Diğer yandan, bir büyük tekstil firmasının çeklerinin karşılığının çıkmaması ve çeklerinin karşılıksızdır ibaresi yazılması üzerine, şirketin cumhurbaşkanlığı kararnamesi gereği çeklere karşılıksız çek ibaresinin yerine mücbir sebep şerhinin de düşülmesini ve karşılıksız çek siciline mücbir sebep şerhinin düşülmesini talep ettiğini öğrendik, ancak bu noktada banka nasıl bir işlem yaptı sonucu bilmiyoruz. Çünkü kararnamedeki karar ile, aslen kredi ödemelerinin aksaması halinde, bu aksamaya mücbir sebep ibaresinin düşülmesi ve dolayısıyla da kredi borçlusunun kredi sicilini olumsuz etkilememesi amaçlanmıştır. Kararname aslen karşılıksız çekleri kapsamamaktadır.
Tekstil firmasının büyüklüğü göz önünde bulundurulduğunda, diğer kobi ve küçük işletmelerin çekten kaynaklı olarak bu süreçte ciddi şekilde sıkıntı yaşayacaklarını da bu gelişmeden öngörebiliyoruz.
Çek, aslen bir kambiyo senedi olarak, düzenlendiği andan itibaren para gibi piyasada güvenle dolaşması amaçlanan bir değerli kağıttır. Yani, hangi nedenle ve kim tarafından düzenlendiği önem taşımaz. Bunun ticaret hukukundaki karşılığı sebepten mücerret olmaktır. Çek sebepten mücerret olarak, her kimin elinde ise, para gibi güvenle kullanabilmelidir. Bu nedenle de, doğası gereği vadesidir. En azından uluslararası ticarette vadesizdir. Ancak ülkemiz ticari hayatının vadeli ekonomisine uydurularak, çek ülkemizde diğer ülkelerden farklı olarak vadeli olarak kullanılmaktadır. Bu durum, ticari hayatı kolaylaştırıyor gibi görünse de, aynı zamanda, ekonomik düzeni zorlaştırmaktadır. Bu çeşit bir vadeli ekonomik düzeni, yurtdışı tacirler anlamlandıramamaktadır ve uluslararası ticarette de ayrı bir zorluk ve güvensizlik yaratmaktadır. Ancak, uzun yıllardır bu şekilde devam eden vadeli ekonomik düzenin, yakın zamanda değiştirilebilmesi pek mümkün görünmüyor.

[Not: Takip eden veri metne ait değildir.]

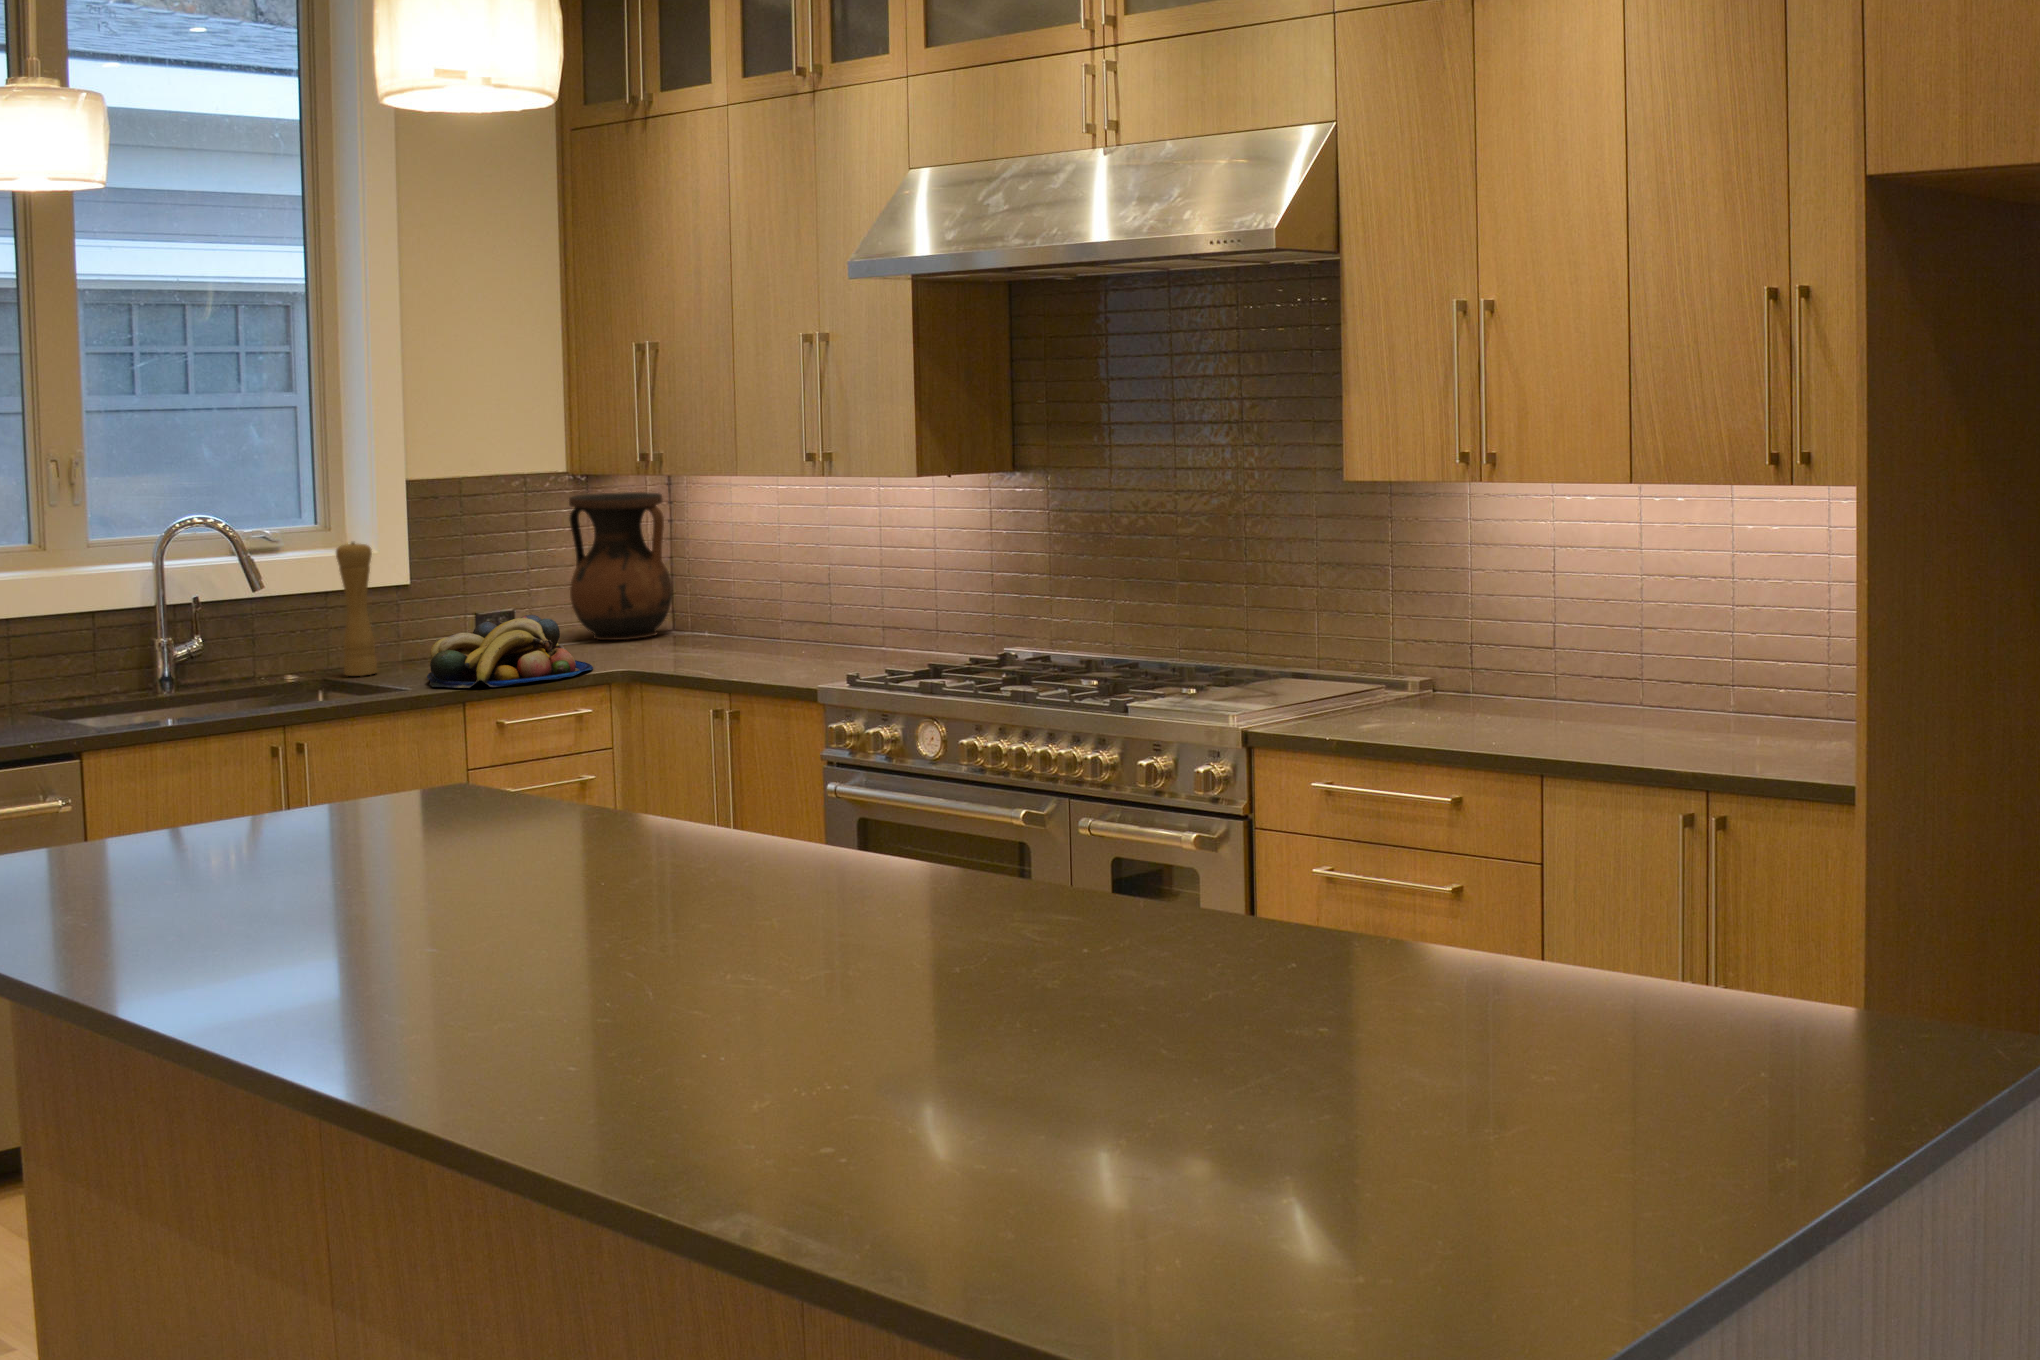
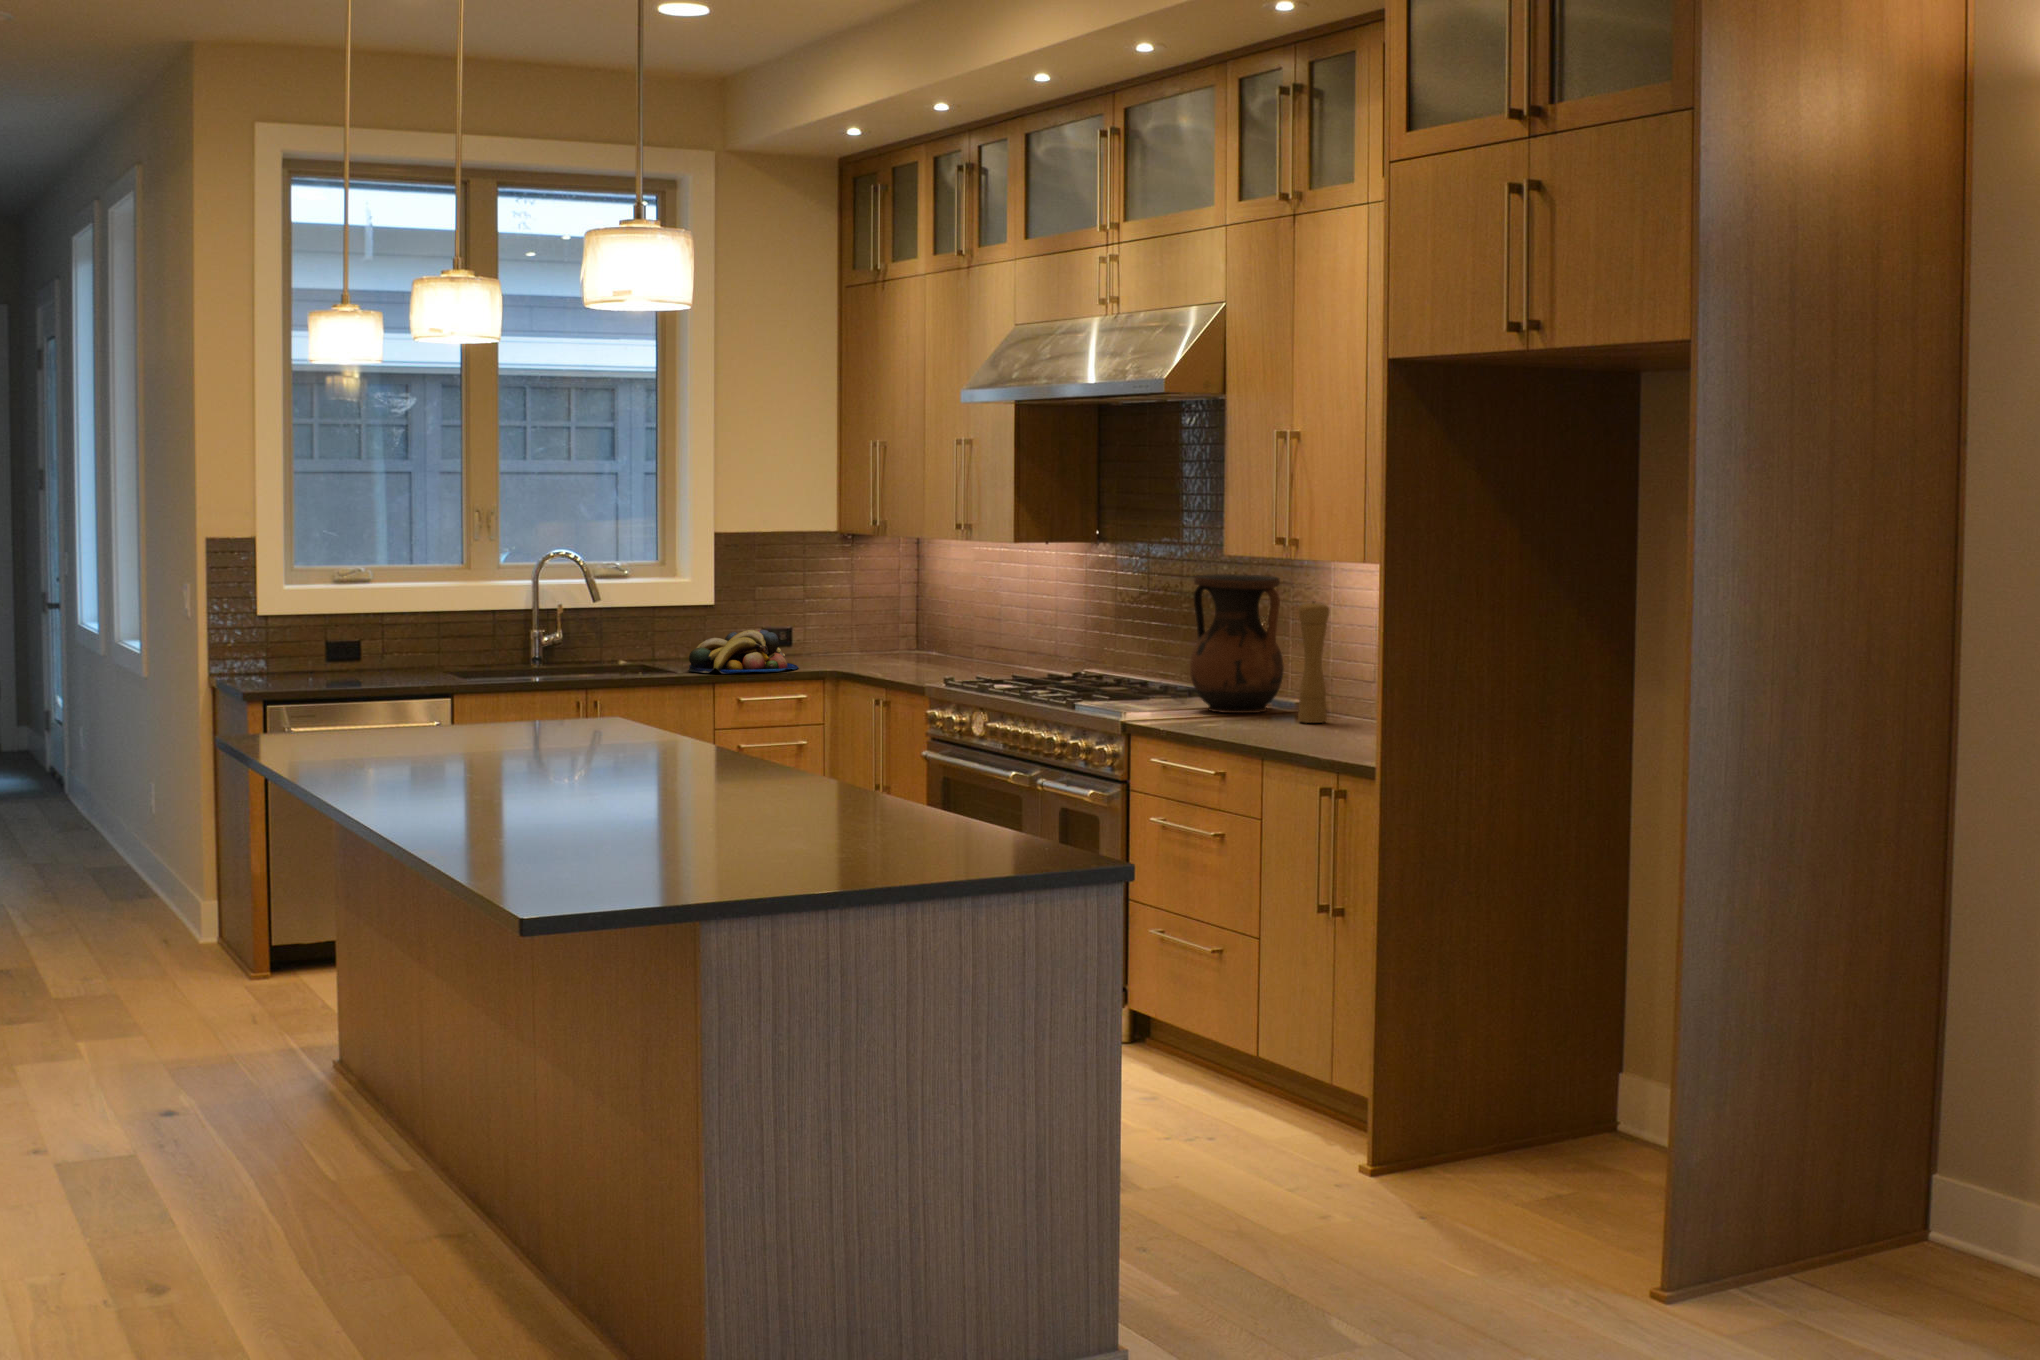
vase: present [569,492,673,640] -> present [1190,574,1284,713]
pepper mill: present [336,542,377,676] -> present [1298,601,1329,723]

En yakın örnek olarak, karşılığı çıkmayan çekleri düzenleyen anılı tekstil firması, çeklerin düzenlendiği tarihteki ekonomik şartlar ve öngörülerle bu çeklerin vadelerini ve bedellerini belirlemiştir. Ancak vade dediğimiz zamansal düzlemde, akışlarda çok büyük değişimler olabildiğini de hep birlikte yaşadık. İşte vadeli ekonomi ve vadeli çekin öngörülemezliğinin sonuçlarını, bu tekstil şirketi gibi birçok kobi ve küçük işletme de kaçınılmaz şekilde yaşayacak. Bu noktada, vadeli çekin corona ile büyük bir sınav vereceğini de hep birlikte izleyeceğiz.